Rendered page images:
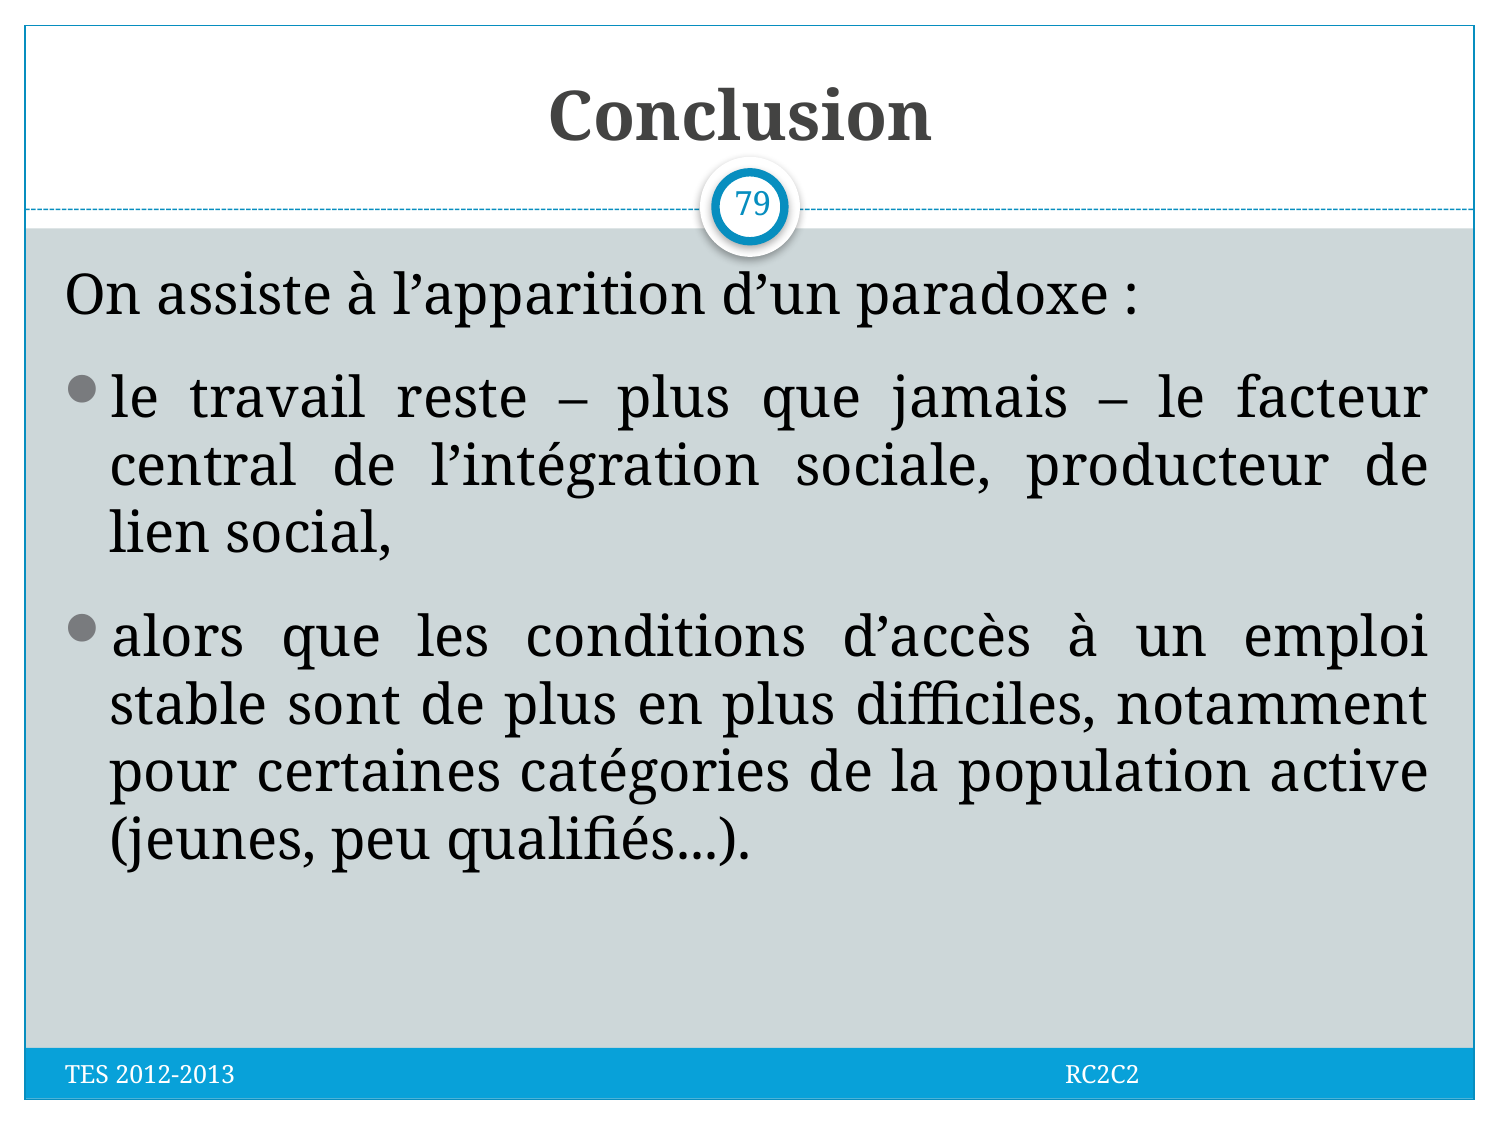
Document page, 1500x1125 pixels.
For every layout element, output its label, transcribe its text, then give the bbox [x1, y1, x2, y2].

list On assiste à l’apparition d’un paradoxe : le travail reste – plus que jamais – le facteur central de l’intégration sociale, producteur de lien social, alors que les conditions d’accès à un emploi stable sont de plus en plus difficiles, notamment pour certaines catégories de la population active (jeunes, peu qualifiés...). [49, 250, 1445, 1001]
slide_number 79 [715, 168, 791, 241]
footer TES 2012-2013 RC2C2 [50, 1051, 1476, 1112]
title Conclusion [49, 37, 1450, 162]
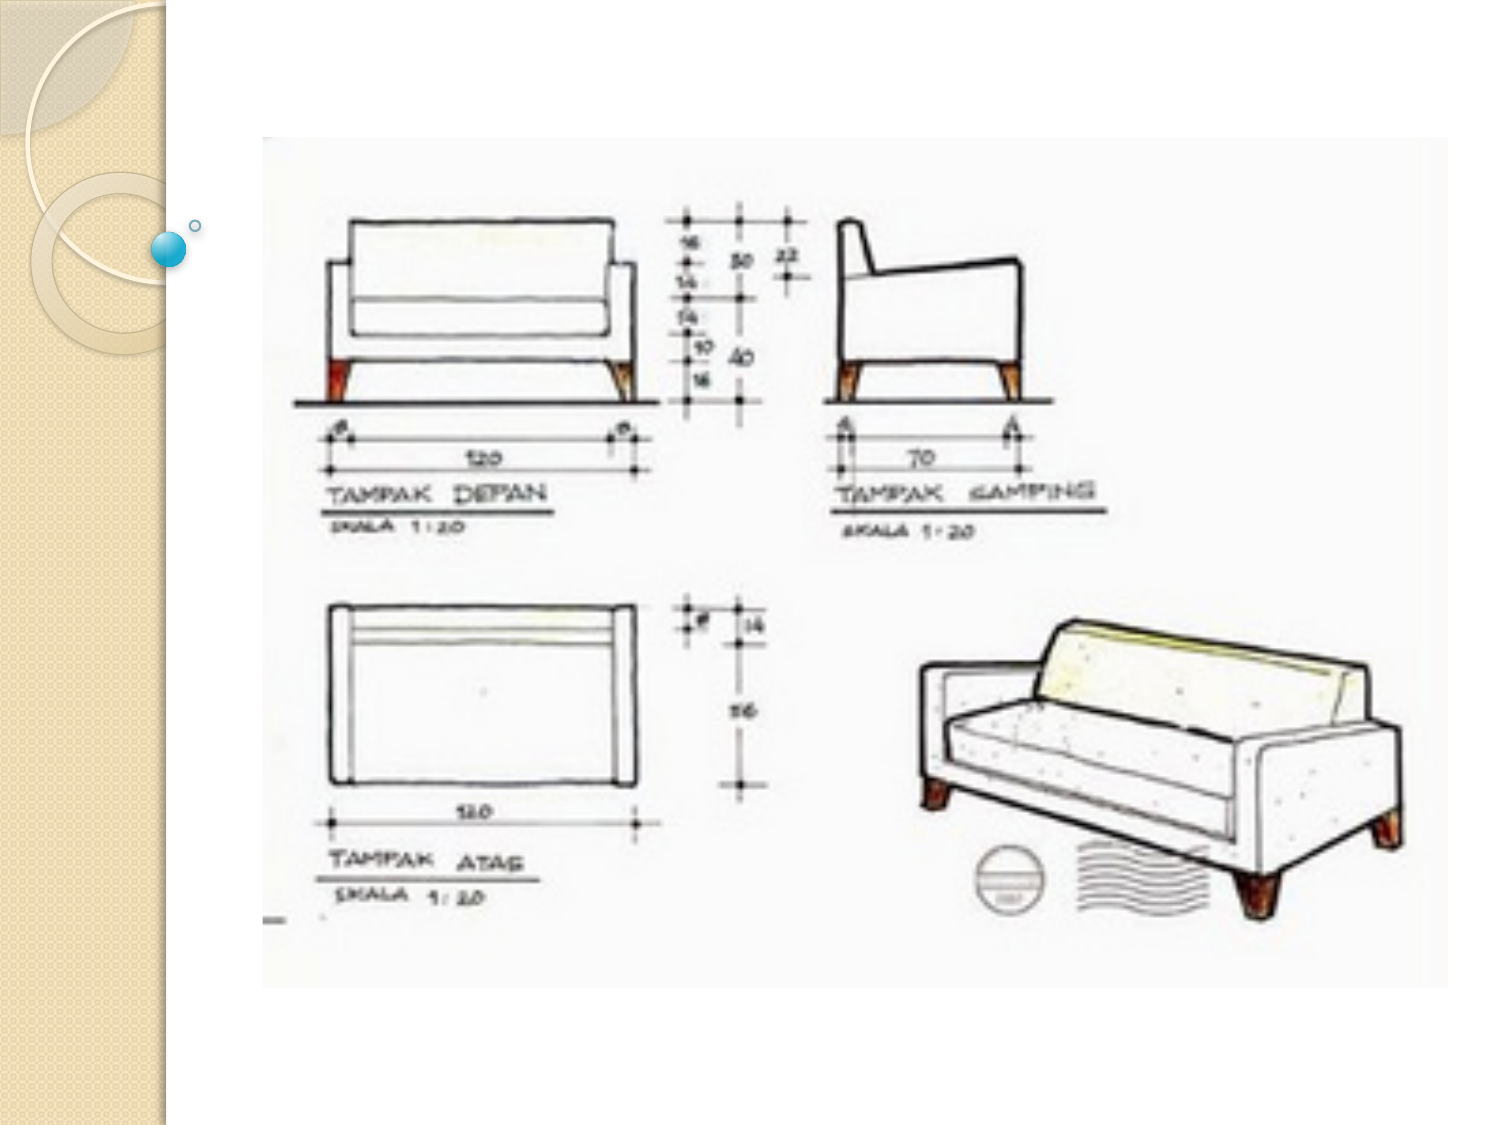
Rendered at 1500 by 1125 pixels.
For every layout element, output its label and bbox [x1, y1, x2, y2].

> [Task prompt]: The records above, copied word for word without the pictures, are what should be output.

> [Answer to this exercise]:
Document page, 1500x1125 pixels.
For every layout element, output its label, transcribe its text, then give the bbox [x1, y1, x2, y2].

list On assiste à l’apparition d’un paradoxe : le travail reste – plus que jamais – le facteur central de l’intégration sociale, producteur de lien social, alors que les conditions d’accès à un emploi stable sont de plus en plus difficiles, notamment pour certaines catégories de la population active (jeunes, peu qualifiés...). [49, 250, 1445, 1001]
slide_number 79 [715, 168, 791, 241]
footer TES 2012-2013 RC2C2 [50, 1051, 1476, 1112]
title Conclusion [49, 37, 1450, 162]
Rendered at 1500 by 1125 pixels.
For every layout element, output its label and bbox [x1, y1, x2, y2].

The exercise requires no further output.